Evidence collection and JSON reports
Collect bounded, typed, failure-aware evidence through the provider port, and emit versioned machine-readable reports.
The evidence-provider contract
An evidence provider implements one asynchronous method. EvidenceRequest carries the incident, requested kinds, item and character budgets, and an explicit redaction flag; EvidenceCollection carries evidence, safe structured failures, and a truncation signal.
from typing import Protocol
from lumis_sdk.domain import EvidenceCollection, EvidenceRequest
class EvidenceProvider(Protocol):
name: str
async def collect(self, request: EvidenceRequest) -> EvidenceCollection: ...Collect through EvidenceService
Always collect at an application boundary through EvidenceService, so provider output receives consistent timeout, kind filtering, duplicate-ID handling, redaction, per-item limits, and total-size limits regardless of which provider is behind the port:
import asyncio
from lumis_sdk.application import EvidenceService
from lumis_sdk.domain import EvidenceCollection, EvidenceRequest
from lumis_sdk.testkit import (
FakeEvidenceProvider,
make_test_evidence,
make_test_incident,
)
request = EvidenceRequest(
incident=make_test_incident(),
kinds=["log_window", "schema_diff"],
max_items=20,
max_total_characters=100_000,
max_item_characters=8_000,
redact=True,
)
provider = FakeEvidenceProvider(
EvidenceCollection(provider="fixture", items=[make_test_evidence()])
)
collection = asyncio.run(EvidenceService(provider).collect(request))Provider exceptions and timeouts are represented as EvidenceFailure values—they are never silently treated as empty successful evidence.
Versioned JSON reports
Set spec.reports.provider to json and lumis diagnose writes a stable lumis.dev/v1 DiagnosisReport: normalized incident input, structured diagnosis and triage, facts, evidence, hypothesis, confidence, missing evidence, recommended next steps, suggested playbook, explicit truth state, and an optional human-confirmed resolution.
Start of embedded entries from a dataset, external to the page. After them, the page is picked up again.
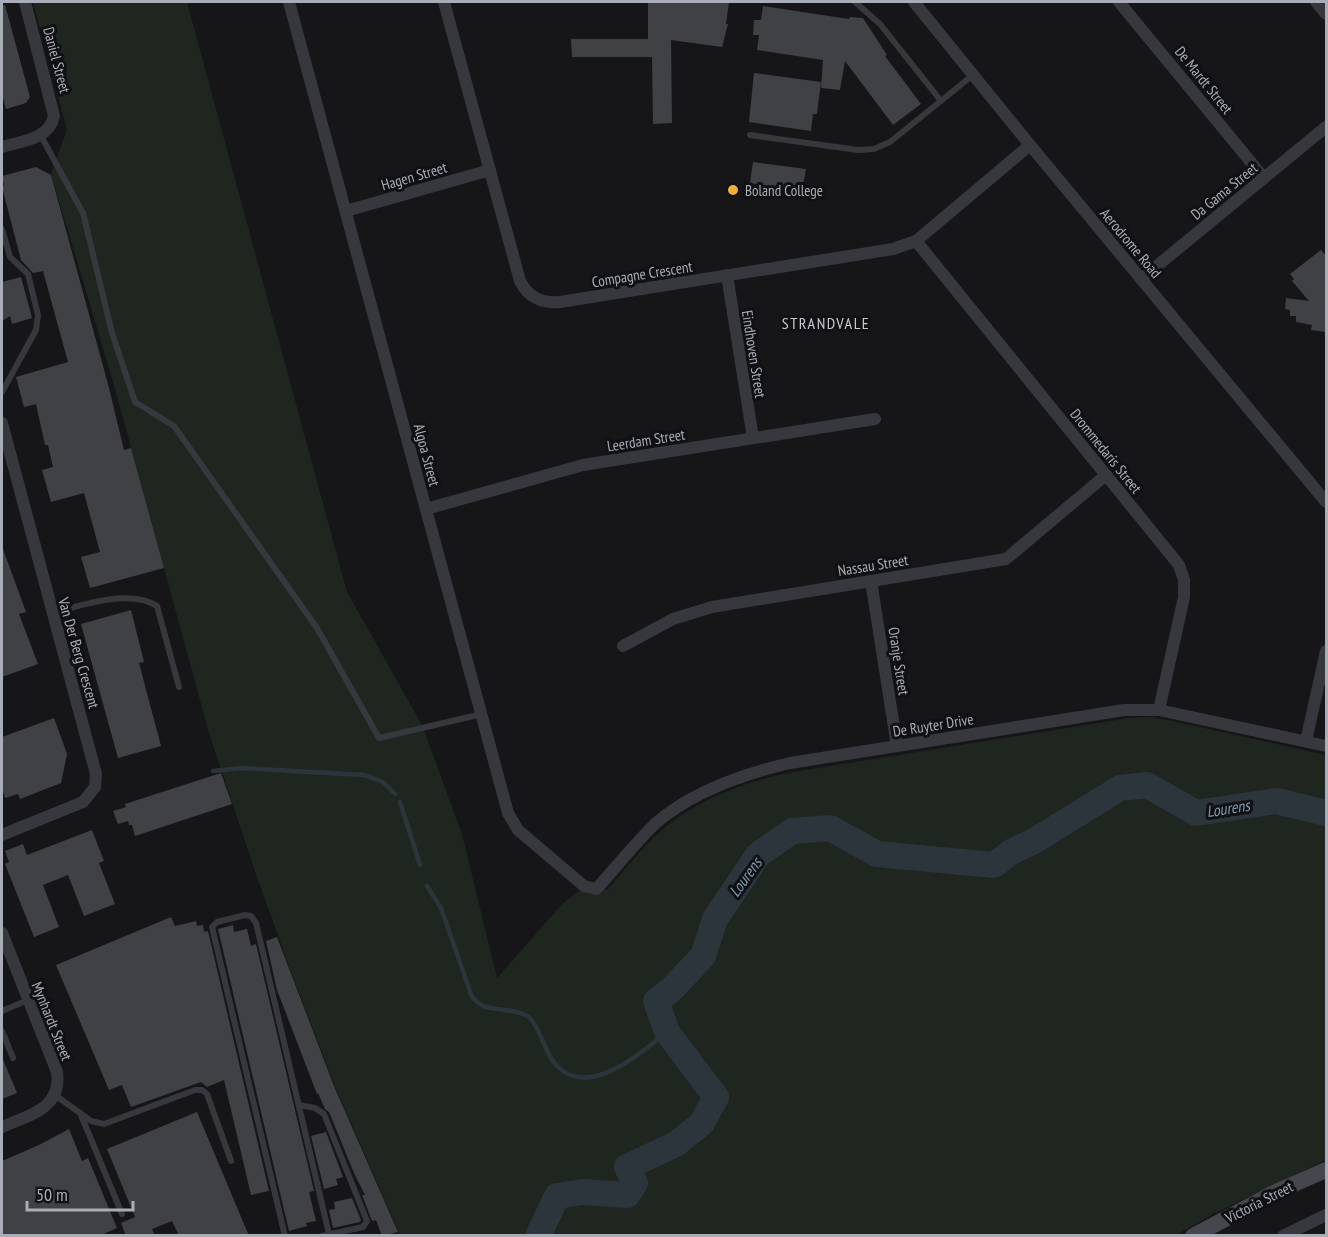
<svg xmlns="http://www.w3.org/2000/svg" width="1328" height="1237" viewBox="0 0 1328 1237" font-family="'PT Sans Narrow',sans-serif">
<rect width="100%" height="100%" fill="#161618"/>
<!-- green -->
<path fill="#1e261f" d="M 33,2 L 187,2 L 347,592 L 422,725 L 462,834 L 497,978 L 562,904 L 584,887 L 600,885 L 607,890 C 622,873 637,854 653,838 C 691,802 741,782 793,772 L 1129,718 L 1152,717 L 1173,721 L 1326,755 L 1326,1160 L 1215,1213 L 1176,1235 L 400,1235 L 335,1086 L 294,980 L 258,880 L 209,733 L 114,385 L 51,174 L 67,130 Z"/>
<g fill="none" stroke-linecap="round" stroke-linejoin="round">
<!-- stream -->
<g stroke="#2c353c" stroke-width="4.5">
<polyline points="213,771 242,768 364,775 383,782 395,794"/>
<polyline points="400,802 420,865"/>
<path d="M 427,886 L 441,908 L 472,997 C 475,1000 479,1004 483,1006 C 495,1011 520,1008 531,1019 C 542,1032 545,1055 558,1067 C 590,1098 641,1053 667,1032"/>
</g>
<!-- river -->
<polyline stroke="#2c353c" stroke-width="26" points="538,1236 557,1196 583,1192 627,1195 635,1183 627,1167 676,1144 702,1123 716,1097 667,1032 656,1001 671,990 703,956 715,919 758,855 792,831 830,828 877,854 994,865 1011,852 1034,841 1120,788 1147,785 1196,813 1276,801 1326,813"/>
</g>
<!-- building -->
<g fill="#404145">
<polygon points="648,2 729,2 726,24 728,24 722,47 671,40 672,123 653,124 652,57 572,57 571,39 648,39"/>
<polygon points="2,5 5,5 30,97 26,103 6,109 2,94"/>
<polygon points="763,6 849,19 850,17 863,18 887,55 885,56 921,104 893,125 845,61 840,90 821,88 823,60 757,50 759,35 753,35 754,20 761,20"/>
<polygon points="754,73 821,82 817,114 813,114 811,131 749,122"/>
<polygon points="753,162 806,169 802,191 750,183"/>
<polygon points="36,167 51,175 109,388 124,450 131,448 164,568 90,588 81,557 100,552 84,493 51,502 42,470 53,467 48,445 45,445 36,404 24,407 16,377 68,362 43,271 33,273 21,260 2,187 4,185 2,176"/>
<polygon points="1321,250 1326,256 1326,332 1311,330 1312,325 1296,322 1296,316 1290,316 1290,310 1285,309 1286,298 1309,301 1292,281 1294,279 1290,274"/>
<polygon points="21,277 32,318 12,324 10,316 2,321 2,282"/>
<polygon points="3,549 26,612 19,614 38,664 2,677"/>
<polygon points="131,610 144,662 139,663 161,746 118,758 81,624"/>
<polygon points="54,718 67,754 61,783 20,799 18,794 5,798 2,788 2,737"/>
<polygon points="221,773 232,804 135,836 132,825 129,825 128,821 118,824 113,811 126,807 125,804"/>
<polygon points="92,830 104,861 99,863 115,904 84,916 68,875 43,885 59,927 34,937 5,864 9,862 5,851 23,844 27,855"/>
<polygon points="171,917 175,926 196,921 197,926 203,925 204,932 208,931 269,1191 251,1195 224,1080 207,1087 201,1082 131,1107 122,1085 109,1090 56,965"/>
<polygon points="233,925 234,932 247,929 251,946 256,944 314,1191 309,1192 316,1221 306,1223 307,1226 289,1231 218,929"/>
<polygon points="277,937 334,1086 398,1232 382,1236 376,1220 372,1221 362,1195 365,1195 354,1173 329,1112 325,1109 318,1093 317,1094 277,990 266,941"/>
<polygon points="2,1057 17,1093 2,1099"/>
<polygon points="197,1112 249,1236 179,1236 172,1221 152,1229 155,1236 126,1236 121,1223 135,1217 107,1149"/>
<polygon points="69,1129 82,1161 88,1158 117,1228 99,1236 4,1236 2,1230 2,1161 39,1145"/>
<polygon points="326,1132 343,1177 336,1179 338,1185 324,1189 311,1136"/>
<polygon points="352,1198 361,1220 360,1222 333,1228 329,1210 335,1209 334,1202"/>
</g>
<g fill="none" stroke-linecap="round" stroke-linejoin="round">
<!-- lane -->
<g stroke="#37383d" stroke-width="6">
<polyline points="855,2 880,24 941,101"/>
<polyline points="750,135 858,150 874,149 890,142 973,75"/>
<polyline points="41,136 83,213 112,333 135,402 174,426 317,628 379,738 482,714"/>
<polyline points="2,229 10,257 28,274 38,315 36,330 2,392"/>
<path d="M 53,612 C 83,606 129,588 157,606 L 179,687"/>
<polyline points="2,1011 28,1000"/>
<polyline points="2,1031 13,1058"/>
<polyline points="55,1095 91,1121 104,1124 195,1090 202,1090 207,1094 231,1161"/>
<polyline points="299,1105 315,1108 324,1114 367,1221 363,1227 322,1236"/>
<polyline points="81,1115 122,1214"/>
<polyline points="285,1236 212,927 217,922 245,915 251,916 256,923 329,1234"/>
</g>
<!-- street -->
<g stroke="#37383d" stroke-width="12">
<path d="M 289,2 L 508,813 L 518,830 L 584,886 L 596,889 L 600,885 C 618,865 636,842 656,823 C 693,791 743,774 790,763 L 1124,710 L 1159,710 L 1326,746"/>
<path d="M 444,2 L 520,281 C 528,297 542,304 560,302 L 893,249 L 916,241 L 1030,145"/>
<polyline points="914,2 1030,145 1326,502"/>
<polyline points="1119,2 1264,178"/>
<polyline points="1316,2 1326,14"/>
<path d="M 2,147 C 21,141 49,140 54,116 L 25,2"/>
<polyline points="346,211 490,170"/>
<polyline points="916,241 1179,565 1184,580 1184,597 1159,710"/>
<polyline points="727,275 753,438"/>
<polyline points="1141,279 1326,127"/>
<polyline points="2,423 96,774 95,787 83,802 2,835"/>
<polyline points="426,509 583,465 875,419"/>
<polyline points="871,581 897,746"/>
<polyline points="623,646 673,619 712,607 1006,559 1106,475"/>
<polyline points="1306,741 1326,651"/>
<path d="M 2,933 L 57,1072 C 62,1109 29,1115 2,1127"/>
<polyline points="1283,1236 1326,1215"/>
</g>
<!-- secondary -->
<polyline stroke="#45474d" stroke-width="16" points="1193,1236 1278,1191 1326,1170"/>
</g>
<!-- markers -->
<circle fill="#f2b134" stroke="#111113" stroke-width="2" cx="733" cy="190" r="6"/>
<g text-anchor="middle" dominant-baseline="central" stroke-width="6" stroke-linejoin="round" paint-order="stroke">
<!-- street labels -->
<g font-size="15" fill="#a8adb8" stroke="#111113">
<text transform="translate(57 60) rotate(75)">Daniel Street</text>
<text transform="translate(1204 80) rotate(51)">De Mardt Street</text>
<text transform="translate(414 176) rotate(-16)">Hagen Street</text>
<text transform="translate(1224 191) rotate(-39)">Da Gama Street</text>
<text transform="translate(1131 243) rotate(50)">Aerodrome Road</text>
<text transform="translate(642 274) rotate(-9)">Compagne Crescent</text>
<text transform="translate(754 354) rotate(81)">Eindhoven Street</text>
<text transform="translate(646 440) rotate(-9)">Leerdam Street</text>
<text transform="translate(1106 451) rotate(51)">Drommedaris Street</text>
<text transform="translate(427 455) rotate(75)">Algoa Street</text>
<text transform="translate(873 565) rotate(-9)">Nassau Street</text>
<text transform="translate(79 653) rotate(74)">Van Der Berg Crescent</text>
<text transform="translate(899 661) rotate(81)">Oranje Street</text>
<text transform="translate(933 725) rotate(-9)">De Ruyter Drive</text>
<text transform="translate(52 1021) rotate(68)">Mynhardt Street</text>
<text transform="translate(1259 1202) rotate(-27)">Victoria Street</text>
</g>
<!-- poi labels -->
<g font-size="15" fill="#a8adb8" stroke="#111113" text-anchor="start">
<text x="745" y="190">Boland College</text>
</g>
<!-- neighbourhood labels -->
<g font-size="16" letter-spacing="1.5" fill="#c9ccd4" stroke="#111113">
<text x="826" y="323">STRANDVALE</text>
</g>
<!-- water labels -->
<g font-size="16" font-style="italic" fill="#7f9bb3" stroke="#111113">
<text transform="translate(1228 808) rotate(-9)">Lourens</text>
<text transform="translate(745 877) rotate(-54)">Lourens</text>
</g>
</g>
<!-- border -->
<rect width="1328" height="1237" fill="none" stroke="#a8adb8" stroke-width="6"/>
<!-- scale -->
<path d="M27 1201v9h106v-9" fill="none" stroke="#a8adb8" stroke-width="3"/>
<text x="36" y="1201" font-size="18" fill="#a8adb8" stroke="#111113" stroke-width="4.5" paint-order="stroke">50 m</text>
</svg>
The checked schema ships in the repository for downstream consumers.
from lumis_sdk.adapters.reports import (
JsonReportWriter,
parse_json_report,
render_json_report,
)Reusable testkit
from lumis_sdk.testkit import (
FakeEvidenceProvider,
assert_evidence_collection_contract,
assert_json_report_round_trip,
make_test_evidence,
make_test_incident,
)These helpers depend only on Lumis SDK and Python—no live service, credentials, model call, or pytest runtime dependency—so third-party adapters can prove the same collection and round-trip behavior the reference adapters do.
Safety boundary
Evidence remains untrusted data even after collection. Redaction is a conservative baseline, not a substitute for provider-side minimization and access control. Evidence providers do not gain execution authority, and JSON reports do not authorize a suggested playbook.